_Texte de la page:_
━━━━━━━━━━━━━━━━━━━━

Le mot de la fin - Paille

Le Mot de la Fin / 14.02.2019

Le mot de la fin - Paille

Le mot de la fin : Paille

Cela fait une semaine que l’apprenti australien, Chris Caserta, est au régime feuilles de laitue et céleri. Il pèse désormais 46 kg et doit encore en perdre deux d’ici samedi, s’il veut monter la pouliche de 2ans Jedastar (I Am Invincible), qui défiera ses aînés dans les Black Caviar Lightning Stakes (Gr1), à Flemington. C’est la première fois depuis 1993 qu’une 2ans s’aligne avec ce poids. Cette année-là, Clever Zoe (Pompeii Court) avait tenté le coup et son jockey, Stephen Baster, s’en souvient encore… La pouliche avait mené détachée avant de s’incliner devant le champion Schillachi (Salieri). Baster a donné un conseil à son jeune confrère : « Je sais qu’il a programmé un copieux dîner samedi soir, mais il ferait mieux de le décaler de deux jours. L’estomac ne supporte pas une telle violence. »

━━━━━━━━━━━━━━━━━━━━

Enregistrements extraits
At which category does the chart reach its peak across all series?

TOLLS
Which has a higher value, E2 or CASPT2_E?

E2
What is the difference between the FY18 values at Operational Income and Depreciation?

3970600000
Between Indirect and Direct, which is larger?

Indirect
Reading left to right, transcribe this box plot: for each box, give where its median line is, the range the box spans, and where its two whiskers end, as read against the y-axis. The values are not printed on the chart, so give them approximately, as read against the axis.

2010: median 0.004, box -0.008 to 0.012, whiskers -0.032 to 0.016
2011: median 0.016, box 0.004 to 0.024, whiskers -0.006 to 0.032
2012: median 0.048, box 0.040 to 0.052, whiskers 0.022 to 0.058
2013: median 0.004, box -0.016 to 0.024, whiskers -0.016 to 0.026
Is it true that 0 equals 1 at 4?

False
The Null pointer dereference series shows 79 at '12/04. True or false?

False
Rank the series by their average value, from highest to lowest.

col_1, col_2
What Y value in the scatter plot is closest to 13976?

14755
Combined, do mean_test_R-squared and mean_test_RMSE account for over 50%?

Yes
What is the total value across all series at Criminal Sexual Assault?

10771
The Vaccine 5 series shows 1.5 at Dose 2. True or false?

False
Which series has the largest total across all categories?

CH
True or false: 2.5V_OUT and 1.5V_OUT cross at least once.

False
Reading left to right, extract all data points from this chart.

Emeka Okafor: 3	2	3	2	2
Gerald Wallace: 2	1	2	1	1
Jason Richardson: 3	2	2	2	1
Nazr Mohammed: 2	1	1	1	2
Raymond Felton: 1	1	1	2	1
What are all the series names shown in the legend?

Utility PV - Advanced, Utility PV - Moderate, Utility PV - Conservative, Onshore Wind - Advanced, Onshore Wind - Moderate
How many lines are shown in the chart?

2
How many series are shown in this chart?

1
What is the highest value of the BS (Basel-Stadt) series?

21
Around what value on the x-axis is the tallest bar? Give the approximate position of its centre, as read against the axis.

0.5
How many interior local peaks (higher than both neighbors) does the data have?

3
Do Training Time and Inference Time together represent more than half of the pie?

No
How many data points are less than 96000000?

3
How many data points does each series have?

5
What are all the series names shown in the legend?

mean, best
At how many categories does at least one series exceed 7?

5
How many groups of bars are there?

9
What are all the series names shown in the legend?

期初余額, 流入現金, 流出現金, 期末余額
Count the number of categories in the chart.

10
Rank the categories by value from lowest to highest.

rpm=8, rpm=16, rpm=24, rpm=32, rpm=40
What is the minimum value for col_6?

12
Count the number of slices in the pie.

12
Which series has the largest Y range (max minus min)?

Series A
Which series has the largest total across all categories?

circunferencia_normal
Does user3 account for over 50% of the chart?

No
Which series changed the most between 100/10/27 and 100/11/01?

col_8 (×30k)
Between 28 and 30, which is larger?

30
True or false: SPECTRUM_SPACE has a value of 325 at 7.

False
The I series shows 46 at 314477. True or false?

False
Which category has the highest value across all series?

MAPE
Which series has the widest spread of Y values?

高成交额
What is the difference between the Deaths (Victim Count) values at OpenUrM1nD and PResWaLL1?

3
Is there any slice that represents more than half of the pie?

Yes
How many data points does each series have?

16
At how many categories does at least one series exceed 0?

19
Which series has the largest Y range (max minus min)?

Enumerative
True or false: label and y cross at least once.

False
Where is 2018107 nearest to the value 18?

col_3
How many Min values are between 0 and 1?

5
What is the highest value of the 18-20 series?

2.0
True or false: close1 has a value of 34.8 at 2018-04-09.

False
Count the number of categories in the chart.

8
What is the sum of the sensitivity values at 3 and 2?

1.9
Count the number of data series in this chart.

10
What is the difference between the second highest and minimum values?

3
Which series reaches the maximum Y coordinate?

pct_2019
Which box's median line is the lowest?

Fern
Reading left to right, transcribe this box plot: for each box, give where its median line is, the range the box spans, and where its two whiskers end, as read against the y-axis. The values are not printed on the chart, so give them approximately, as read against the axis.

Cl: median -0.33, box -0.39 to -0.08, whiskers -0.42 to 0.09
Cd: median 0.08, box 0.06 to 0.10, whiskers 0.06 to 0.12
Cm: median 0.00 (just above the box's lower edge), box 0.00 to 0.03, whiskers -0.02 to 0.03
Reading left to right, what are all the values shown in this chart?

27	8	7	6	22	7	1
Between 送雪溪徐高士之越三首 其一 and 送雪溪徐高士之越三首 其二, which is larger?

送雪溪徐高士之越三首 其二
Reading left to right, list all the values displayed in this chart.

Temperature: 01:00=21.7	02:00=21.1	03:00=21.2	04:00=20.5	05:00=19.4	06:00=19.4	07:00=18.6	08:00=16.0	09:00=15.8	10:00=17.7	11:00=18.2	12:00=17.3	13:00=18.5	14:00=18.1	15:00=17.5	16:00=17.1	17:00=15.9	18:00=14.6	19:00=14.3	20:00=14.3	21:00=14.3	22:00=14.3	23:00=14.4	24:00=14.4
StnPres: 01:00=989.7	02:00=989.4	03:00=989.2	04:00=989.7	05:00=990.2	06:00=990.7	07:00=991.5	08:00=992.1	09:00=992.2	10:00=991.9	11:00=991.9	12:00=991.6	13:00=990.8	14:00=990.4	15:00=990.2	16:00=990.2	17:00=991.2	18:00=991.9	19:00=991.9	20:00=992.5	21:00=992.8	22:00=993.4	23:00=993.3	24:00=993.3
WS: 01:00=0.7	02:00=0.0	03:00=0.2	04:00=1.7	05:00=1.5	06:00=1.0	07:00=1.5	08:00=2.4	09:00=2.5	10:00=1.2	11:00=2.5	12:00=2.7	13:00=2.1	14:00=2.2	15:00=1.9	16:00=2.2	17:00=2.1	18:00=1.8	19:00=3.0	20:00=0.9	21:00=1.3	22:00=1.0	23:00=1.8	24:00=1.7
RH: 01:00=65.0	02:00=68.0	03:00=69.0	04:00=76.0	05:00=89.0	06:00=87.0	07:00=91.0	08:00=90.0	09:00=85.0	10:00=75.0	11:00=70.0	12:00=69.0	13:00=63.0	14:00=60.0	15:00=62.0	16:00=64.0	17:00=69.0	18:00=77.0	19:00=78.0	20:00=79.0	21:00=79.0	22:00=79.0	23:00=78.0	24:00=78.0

━━━━━━━━━━━━━━━━━━━━

_Consigne:_
Rédigez la suite de l'article sur le régime de l'apprenti jockey Chris Caserta, en reprenant après sa dernière phrase.

_Résultat de l'exercice:_
Le poids minimum en France, avec la décharge, est de 47 kg. En Italie, Giovanni Forte avait gagné avec 40 kg, en 1992. L’année suivante, il perdait sa décharge mais surtout, depuis 1994, le Jockey Club italien a imposé un poids minimum de 45 kg. Cela n’a pas empêché Giovannino, Maurizietto pour les intimes, de décrocher sa Cravache d’or. Même à ce poids, l’entraîneur se faisait les bras pour porter la selle parce que ce poids paille, grand ami de Frankie Dettori, pesait 37 kg. Alduino Botti se souvient encore de la fois où il a dû transporter une selle, avec 25 kg et demi de plomb… Maurizietto a remporté vingt-sept de ses mille et quelques victoires à un poids de 45 kg ou moins. Il a bien mérité son titre de champion du monde des poids paille.